"I'd been wanting to leave for a few years, but one day I just thought 'f**k it'. We had this meeting, and they were starting to drink and I thought I'd better do it now while they were all straight. So we finished our korero about what needed to be done, and they said is there anything else, and I stood up and just threw my patch on the table and said 'I'm outta here'. And my brother looked at me and I just stood there waiting for someone to abuse me, or step me out, but then they just carried on doing what they were doing. I think they thought I was joking."
After a short trip to Brisbane, Smith discovered a market for his pounamu and flew back to New Zealand to collect his things and say goodbye to his family.
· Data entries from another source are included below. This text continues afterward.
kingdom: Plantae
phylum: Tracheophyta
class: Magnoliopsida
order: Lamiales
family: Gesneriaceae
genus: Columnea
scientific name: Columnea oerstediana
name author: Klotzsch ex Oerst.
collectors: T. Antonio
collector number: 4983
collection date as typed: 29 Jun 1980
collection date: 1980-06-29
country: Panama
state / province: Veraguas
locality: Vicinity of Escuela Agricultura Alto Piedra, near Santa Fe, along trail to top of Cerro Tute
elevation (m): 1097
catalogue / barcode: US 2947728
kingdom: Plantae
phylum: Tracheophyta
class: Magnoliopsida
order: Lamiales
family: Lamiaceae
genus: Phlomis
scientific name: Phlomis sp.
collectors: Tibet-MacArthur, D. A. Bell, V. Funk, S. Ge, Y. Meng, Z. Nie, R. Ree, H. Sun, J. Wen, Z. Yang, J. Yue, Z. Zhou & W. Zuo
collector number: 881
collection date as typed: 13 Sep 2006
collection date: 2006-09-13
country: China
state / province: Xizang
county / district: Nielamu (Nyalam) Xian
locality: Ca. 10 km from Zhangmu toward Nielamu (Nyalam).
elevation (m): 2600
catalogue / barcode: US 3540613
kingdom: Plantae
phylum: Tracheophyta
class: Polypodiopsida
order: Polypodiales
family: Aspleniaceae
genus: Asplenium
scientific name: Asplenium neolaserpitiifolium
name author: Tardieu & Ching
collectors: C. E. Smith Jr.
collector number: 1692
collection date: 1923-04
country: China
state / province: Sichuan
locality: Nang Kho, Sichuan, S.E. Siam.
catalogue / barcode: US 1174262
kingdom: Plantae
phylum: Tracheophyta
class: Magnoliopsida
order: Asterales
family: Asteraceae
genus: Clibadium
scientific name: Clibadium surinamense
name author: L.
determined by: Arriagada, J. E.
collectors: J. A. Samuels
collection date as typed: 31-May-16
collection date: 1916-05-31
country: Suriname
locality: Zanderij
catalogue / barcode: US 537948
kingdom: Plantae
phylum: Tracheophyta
"My mate rang me in Brisbane and said 'bro, you've got to come work on this new movie, The Lord of the Rings' and I was like what's that? Never heard of it. But he was hassling me right through. So I rung him up and said I was coming home to Wellington, my marae is based in Wellington, Hongoeka Marae. I was going to see my elders and have a bit of a party then I was flying back out. I was flying in on the Friday and flying out on the Monday, and he said at least come out to the Miramar studio and have a look. So I decided to. And that was me. I'd already made my mind up. I'd never seen polystyrene carved before, I'd done everything but polystyrene. This was in 1998."
But Smith said it was after a family tragedy seven years ago that left him wanting to delve deeper into his Maori heritage, moving to Hamilton and enrolling himself in Waikato University to learn to speak Maori.
"I carved my way right through uni, using stone, and doing drawing. Then I went to Te Runanga to finish it off, to do Rumaki, which is total immersion, and I guess that's what I should have done in the first place. The uni is still very English. It's just how it's structured. So what you see on my Facebook page is everything I've done since then."
Almost two years on, you will find Bino's artworks in galleries around New Zealand, with the average price of his surfboard carvings around $4500. He also sells his contemporary Maori drawings and stone carvings at the Hamilton night markets.
"Only in the last three years I've actually thought 'I'm good enough to be an artist', whereas I've been told all my life. It's surreal really."